In California, "I expect them to be up and running, but with a lot of glitches," said Carmen Balber, executive director of Consumer Watchdog, a Santa Monica-based nonprofit. "The websites will be a little funky, and it will be hard for people to get through. The gears won't all be oiled yet."
California, Colorado and Vermont are dropping plans for exchanges that directly enroll people in private insurance or public programs like Medicaid, according to data gathered by the National Academy for State Health Policy, a Washington-based research group.
Instead, shoppers will be told what they're eligible for and transferred to an insurer website or call-in line -- or simply told to make the connection on their own. In California, Colorado and Utah, customers will be handed off to private insurers to pay their premiums, adding another step to the process, according to the National Academy.

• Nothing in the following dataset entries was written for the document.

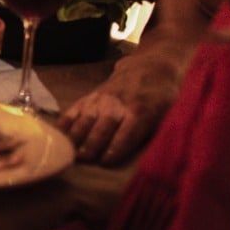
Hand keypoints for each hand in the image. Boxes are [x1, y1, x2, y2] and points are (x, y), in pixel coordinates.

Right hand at [57, 62, 175, 164]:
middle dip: (91, 144)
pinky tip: (58, 133)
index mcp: (141, 112)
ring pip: (86, 118)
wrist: (151, 67)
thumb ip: (162, 133)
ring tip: (68, 151)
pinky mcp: (91, 95)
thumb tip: (159, 157)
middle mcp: (118, 105)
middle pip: (102, 127)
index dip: (115, 149)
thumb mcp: (171, 113)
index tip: (105, 162)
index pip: (126, 134)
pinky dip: (66, 121)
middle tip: (82, 159)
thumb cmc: (163, 97)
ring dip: (76, 135)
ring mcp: (102, 98)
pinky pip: (75, 108)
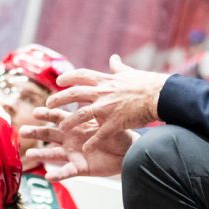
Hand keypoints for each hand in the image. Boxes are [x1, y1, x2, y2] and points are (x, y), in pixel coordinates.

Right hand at [21, 107, 135, 180]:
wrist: (127, 152)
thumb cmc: (117, 134)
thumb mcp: (105, 121)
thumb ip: (96, 112)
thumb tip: (91, 95)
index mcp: (76, 125)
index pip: (58, 117)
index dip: (47, 114)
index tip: (36, 112)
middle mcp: (70, 139)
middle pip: (50, 134)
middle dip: (36, 132)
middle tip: (22, 131)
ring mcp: (73, 154)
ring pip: (53, 154)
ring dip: (41, 153)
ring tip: (29, 153)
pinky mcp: (79, 168)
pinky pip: (67, 172)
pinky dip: (58, 174)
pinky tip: (48, 176)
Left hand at [47, 54, 168, 151]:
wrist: (160, 96)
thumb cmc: (146, 84)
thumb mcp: (129, 73)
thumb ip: (118, 67)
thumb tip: (113, 58)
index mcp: (105, 79)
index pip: (80, 75)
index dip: (68, 77)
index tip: (59, 81)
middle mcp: (101, 92)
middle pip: (74, 94)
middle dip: (59, 99)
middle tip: (48, 104)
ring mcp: (106, 108)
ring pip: (80, 115)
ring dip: (69, 121)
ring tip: (60, 128)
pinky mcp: (114, 123)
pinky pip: (98, 134)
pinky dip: (91, 142)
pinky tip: (84, 150)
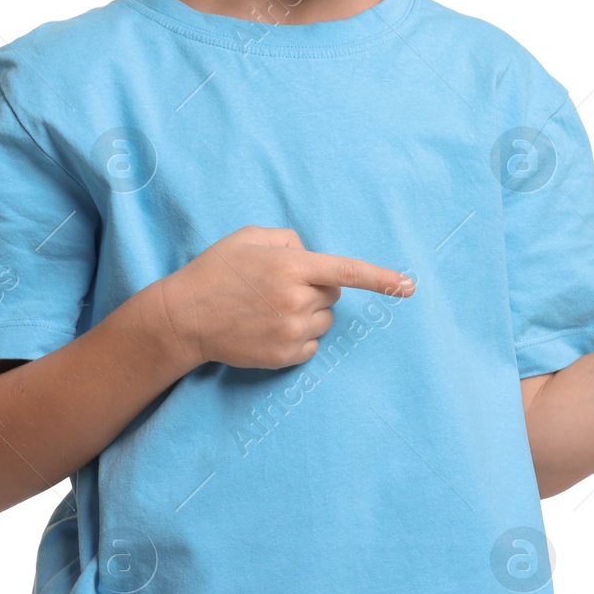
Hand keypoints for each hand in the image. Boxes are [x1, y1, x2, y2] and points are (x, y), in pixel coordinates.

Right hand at [157, 225, 414, 369]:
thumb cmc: (216, 271)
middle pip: (332, 294)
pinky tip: (266, 329)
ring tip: (267, 310)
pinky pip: (311, 345)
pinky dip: (298, 337)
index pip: (347, 271)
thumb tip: (312, 255)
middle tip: (277, 287)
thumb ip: (289, 240)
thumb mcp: (249, 238)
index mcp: (291, 265)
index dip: (381, 278)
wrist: (184, 317)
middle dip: (315, 288)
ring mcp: (291, 331)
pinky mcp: (285, 356)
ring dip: (307, 313)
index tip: (410, 286)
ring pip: (324, 321)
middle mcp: (296, 299)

"That's a hand-off where somebody could potentially get lost," Kingsdale, a partner at Wakely Consulting Group, said in a telephone interview. "You're dealing mostly with the uninsured, who are hard to find and easy to lose."

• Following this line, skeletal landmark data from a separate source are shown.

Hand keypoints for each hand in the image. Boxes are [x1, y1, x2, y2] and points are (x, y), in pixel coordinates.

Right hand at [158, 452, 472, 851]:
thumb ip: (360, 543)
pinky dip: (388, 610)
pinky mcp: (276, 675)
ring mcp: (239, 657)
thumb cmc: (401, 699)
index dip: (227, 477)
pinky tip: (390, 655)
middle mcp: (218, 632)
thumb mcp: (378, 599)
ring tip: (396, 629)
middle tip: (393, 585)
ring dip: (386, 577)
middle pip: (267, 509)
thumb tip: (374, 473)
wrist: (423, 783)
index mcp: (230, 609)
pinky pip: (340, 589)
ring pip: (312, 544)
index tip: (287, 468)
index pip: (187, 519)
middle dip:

States are also putting off plans that could have squeezed insurer profits, bowing to pressure from the industry and the calendar. Maryland, Washington state and the District of Columbia won't require carriers to standardize deductibles and copays, a step New York and other states are taking to help consumers compare plans.
California is one of only five states that is negotiating with insurers to lower premiums, according to the National Academy. Elsewhere, including in states such as Texas and Florida that will rely on a federal exchange, insurance companies won't face that kind of pressure.
States also are forgoing online tools that would let shoppers filter health plans by provider-network or customer-satisfaction scores. For now, the preference is for "bare-bones" approaches, said Heather Howard, program director at the State Health Reform Assistance Network, a Princeton, N.J.-based group advising 11 exchanges.
For insurance companies, the initial enthusiasm over a surge in business from the exchanges has dimmed somewhat. Growth is looking "much slower" than many had anticipated, WellPoint CEO Joseph Swedish told investors at a May 20 investors conference in New York.
Aetna, the third-biggest health insurer by sales, has cut its projections for the markets next year, CEO Mark Bertolini told analysts on an April 30 conference call.
"This is a two-year ramp to get the individual exchanges up to a level where customers are going to feel appropriate signing up," Bertolini said. "I think people are going to take a wait-and-see attitude."